The History of Bury in Cambridgeshire

Historical notes about the town of Bury in Cambridgehsire.

The parish of Bury cum Hepmangrove lies to the south of Ramsey. It is of very irregular shape, projecting a considerable distance into the fen on the east side of the road from Ramsey to St. Ives. From east to west at its widest part, it is about 2.5 miles and from north to south about 1.75 miles. It consists of 1446 acres of which 896 are highland and 489 fen. The land rises on both sides of the brook which runs through the parish from north-east to south-west from 16 ft. above ordnance datum at the brook to 66 ft. on the north-east side and 50 ft. on the south-west. All the fenland and much of the highland is ploughed. The soil is a strong black loam and the subsoil clay. The main crops are wheat, oats, beans and peas on the highland, and potatoes, celery, sugar-beet and the ordinary cereals on the fenland.

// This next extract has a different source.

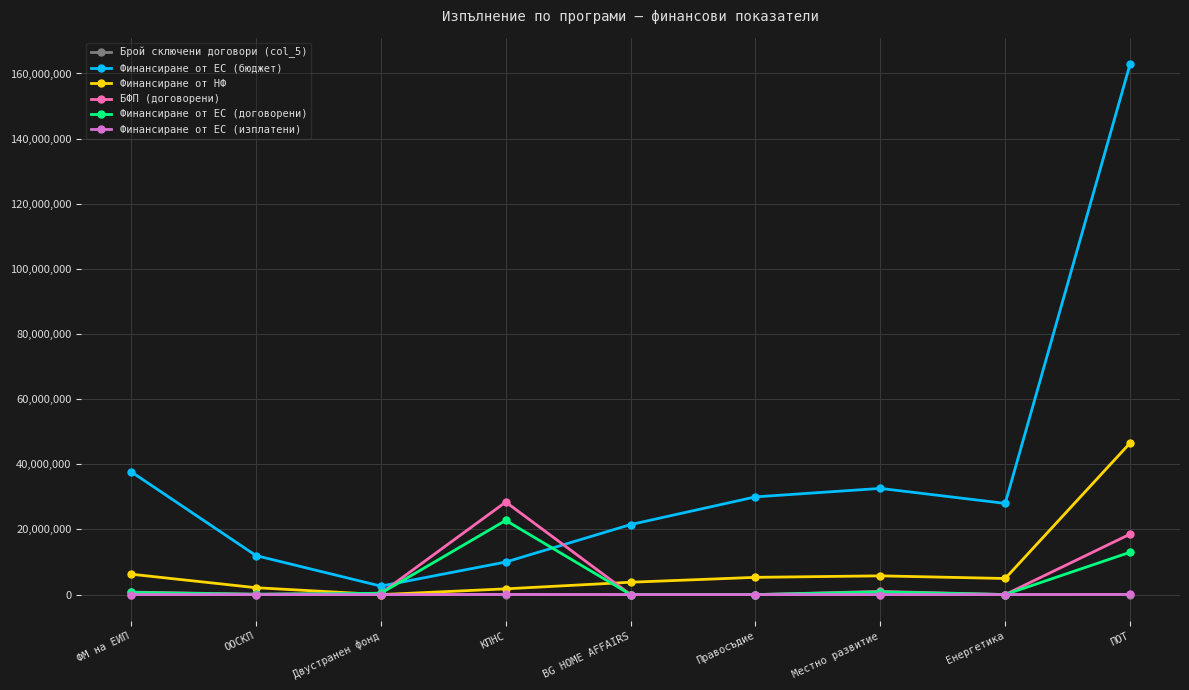

How many lines are shown in the chart?

6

Hepmangrove seems originally to have been connected with Ramsey parish, and the brook running through the village of Bury formed the boundary between it and Bury. From the deeds relating to tenements and lands situated within its boundaries, it appears to have been, before the Dissolution of the Monasteries, a populous suburb of Ramsey. Both Bury and Hepmangrove lay within the Banlieu.

Bury and Hepmangrove, which now form one village, lie somewhat scattered along the road from Ramsey to St. Ives. They still retain several 17th-century half-timber thatched or tiled cottages, some of which have been refaced with brick, but most of the houses are of brick with slate or tiled roofs. At the southern end of the village is Bury Hall, a brick house with a slate roof, built by Mr. Abraham Staffurth about 1860, and now the residence of Mr. William Cordell. A short distance northward, after passing some cottages and some recently built county council houses, is the church, occupying a commanding position on a slight eminence. To the east of the church is the rectory built by Lady Olivia Bernard Sparrow in 1845 and conveyed to the living in 1850. Opposite the church is the old Manor House of Bury, a late 16th-century half-timber building with tiled roof, which is now divided into two tenements. The land falls somewhat steeply here to the brook; the former ancient stone bridge of one arch which crossed it was replaced in 1925 by the present somewhat wider bridge. The north-west side of the bridge is in Hepmangrove in which the greater part of the village lies. On the north side of the road is the parish school built by Lady Olivia Bernard Sparrow in or about 1845 and handed over to the rector and churchwardens in 1878 by the Duke of Manchester. Further along the road towards Ramsey is a 17th-century timber-framed house with diagonal chimney shafts, the residence of Miss Rowell. On the north side of a barn belonging to the house are the letters [see below] showing presumably that the house was built by John Campion, who in 1671 married Alice Cox and died in 1712.


Bury Barn Inscription

Inscription on barn (see paragraph above)


Next to this house is Hepmangrove Manor House, a white brick house faced with stone and tiled, the residence of Mr. E. Rowell.

The Bury Shire

The Bury Shire 'Prince William' owned by J Rowell of Hepmangrove Manor

The Bury Shire 'Prince William' owned by J Rowell of Hepmangrove Manor


A little way down the road to Upwood is the Green Dragon, formerly a public house (now a private residence), behind which in a little field the church of Hepmangrove is said to have stood, but no remains of it exist above ground. Further north along the road are the Britannia Iron Works, formerly the type foundry of Messrs. Hughes and Kimber but now disused. Northward of this is Ramsey railway station, which is in Bury parish. Manor Farm House, a white brick house with a tiled roof, in the southern part of the parish, was built by Lady Olivia Bernard Sparrow about 1855 and is now the property of Mr. Joseph Mitcham.

In a field south of the old Manor House of Bury, the site of a Roman Camp is marked on the Ordnance Survey map of 1900, but there seems to be no evidence of such a camp, nor that a mound marked in the same field is a tumulus.

J. A. Poulter, the engraver, lived in Bury and produced many etchings of the neighbourhood at the end of the 19th century.